July 10, 2026 – The BC Freedom of Information and Privacy Association (FIPA) has submitted its recommendations to the Treasury Board of Canada Secretariat as part of the 2026 review of the Privacy Act.
The following submission was drafted by FIPA and submitted to the Treasury Board Secretariat.
We want to thank our 2026 UVic Law Co-op Legal Researcher, Sara Mateika, for drawing together and organizing this report considering the many competing priorities, viewpoints and formats into a single narrative.
We want wants to express its gratitude to the groups and individuals who provided feedback on early drafts of the submission. This includes the B.C. Civil Liberties Association (BCCLA), the First Nations Information Governance Centre (FNIGC), the Canadian Union of Public Employees (CUPE), and Dr. Teresa Scassa (on Substack). Their input and expertise consistently helps strengthen FIPA’s recommendations for progressive privacy law reform.

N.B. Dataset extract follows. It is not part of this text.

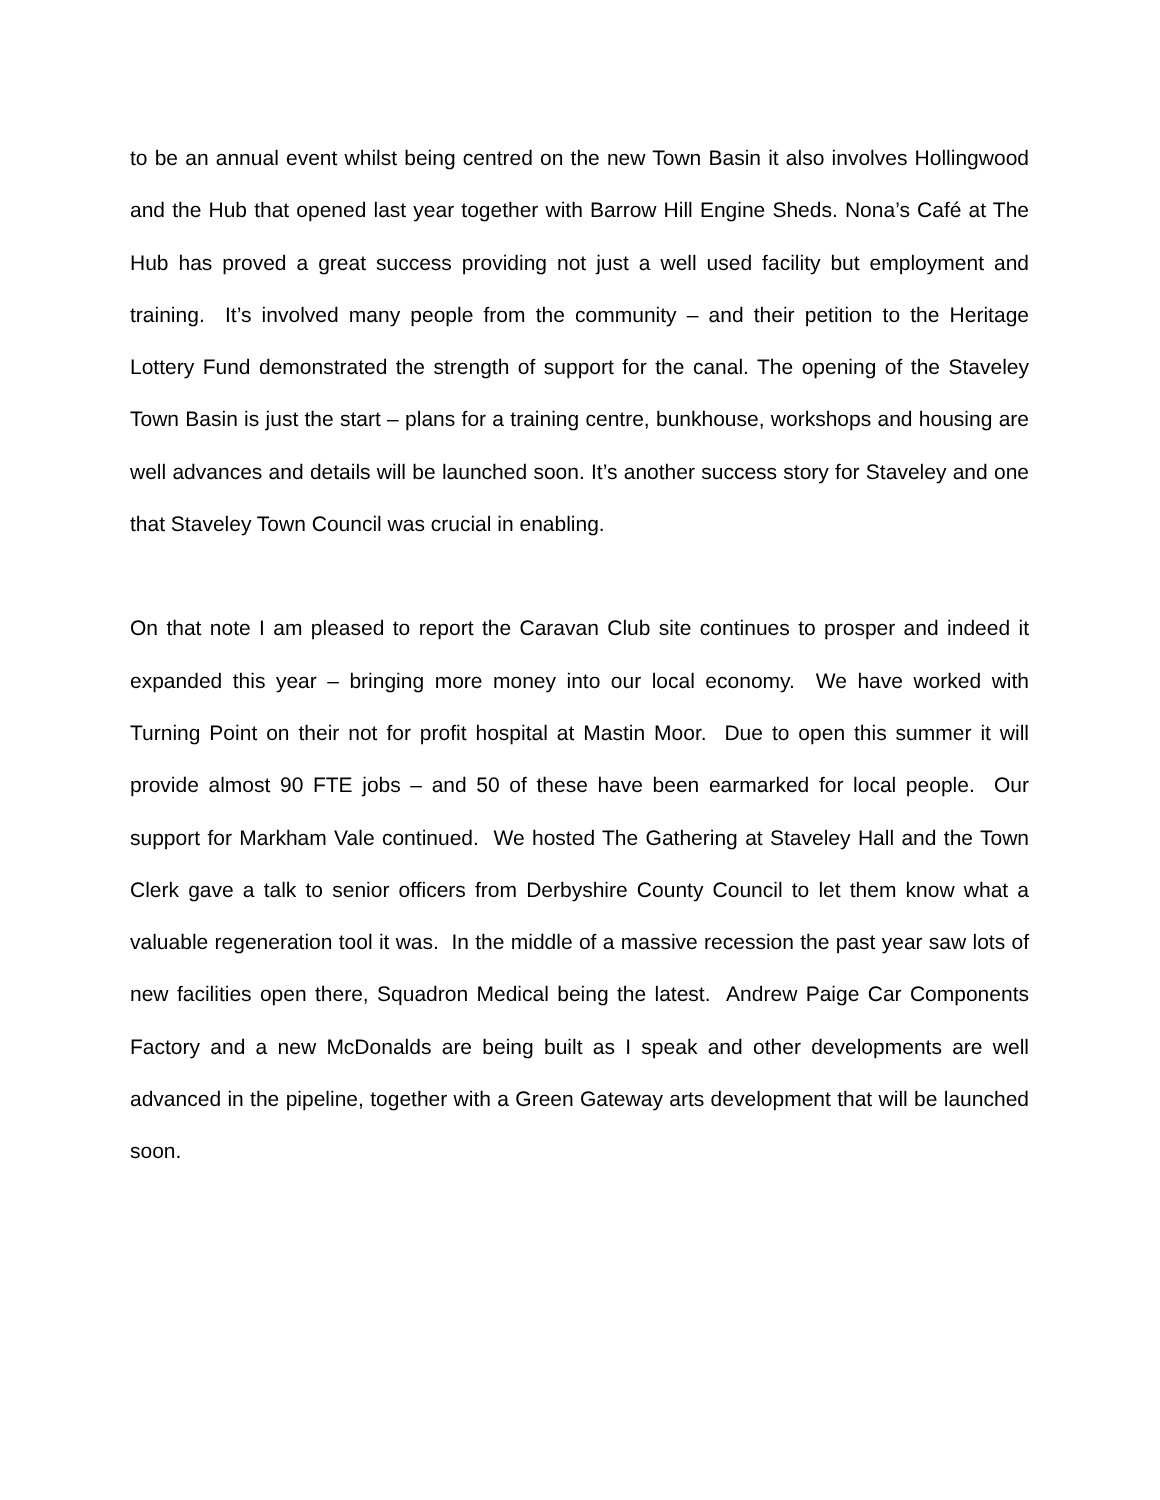to be an annual event whilst being centred on the new Town Basin it also involves Hollingwood and the Hub that opened last year together with Barrow Hill Engine Sheds. Nona’s Café at The Hub has proved a great success providing not just a well used facility but employment and training. It’s involved many people from the community – and their petition to the Heritage Lottery Fund demonstrated the strength of support for the canal. The opening of the Staveley Town Basin is just the start – plans for a training centre, bunkhouse, workshops and housing are well advances and details will be launched soon. It’s another success story for Staveley and one that Staveley Town Council was crucial in enabling.
On that note I am pleased to report the Caravan Club site continues to prosper and indeed it expanded this year – bringing more money into our local economy. We have worked with Turning Point on their not for profit hospital at Mastin Moor. Due to open this summer it will provide almost 90 FTE jobs – and 50 of these have been earmarked for local people. Our support for Markham Vale continued. We hosted The Gathering at Staveley Hall and the Town Clerk gave a talk to senior officers from Derbyshire County Council to let them know what a valuable regeneration tool it was. In the middle of a massive recession the past year saw lots of new facilities open there, Squadron Medical being the latest. Andrew Paige Car Components Factory and a new McDonalds are being built as I speak and other developments are well advanced in the pipeline, together with a Green Gateway arts development that will be launched soon.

The Treasury Board Secretariat’s review outlined 23 policy proposals organized around six themes: integrated services; accountability and transparency; safeguards for sensitive data; privacy and trust; Indigenous Peoples’ access to and protection of their data; and compliance. Many of these proposals would move important privacy safeguards from policy into law, including privacy impact assessments and breach notification requirements.
FIPA supports several of these directions. However, modernization must not become a shortcut for broader collection, sharing, or automated processing of personal information without meaningful safeguards. In particular, FIPA is concerned about proposals that would enable data sharing between government bodies without consent, and about the use of artificial intelligence and automated decision systems to process personal information and make decisions about people.
FIPA’s submission makes 12 recommendations:
A central theme in FIPA’s submission is that consent remains a foundational privacy protection. Where government proposes to collect, use, share, or process personal information without consent, the law must require clear justification, public transparency, and enforceable safeguards. This is especially important where integrated datasets, automated tools, or third-party AI systems may increase the risk of re-identification, data leakage, profiling, bias, or unfair decision-making.
FIPA recommends strengthening proposed privacy impact assessment requirements. Privacy impact assessments should not become a procedural checkbox. They should be legally required to identify privacy risks, assess the sensitivity of the information involved, set out mitigation strategies, and demonstrate how public bodies will comply with their legal obligations.
FIPA further recommends a stronger approach to breach notification. The current “real risk of significant harm” threshold is too high and may leave people uninformed when the risk is uncertain. Individuals should receive meaningful notice when their personal information is compromised so they can understand what happened, what information was affected, what steps were taken, and how they can protect themselves.
The submission emphasizes that Indigenous data sovereignty and collective rights must be addressed through meaningful consultation with rights-holding collectives. FIPA does not speak on behalf of Indigenous Peoples, but supports the need for privacy law reform to reflect Indigenous governance, self-determination, and principles such as OCAP®.
Privacy law reform must address gaps that are becoming more urgent. Public sector workers need clearer rights when workplace monitoring tools are used. Canadians also need stronger protections where political and parliamentary actors handle sensitive personal information, including voter information.
FIPA supports modernizing the Privacy Act, but modernization must be rights-based. Efficiency, integration, and new technology cannot come at the expense of consent, accountability, transparency, and public trust.
FIPA thanks the Treasury Board Secretariat for the opportunity to respond to the 2026 review and will continue to advocate for privacy law reform that protects people, strengthens democratic accountability, and ensures individuals have meaningful control over their personal information.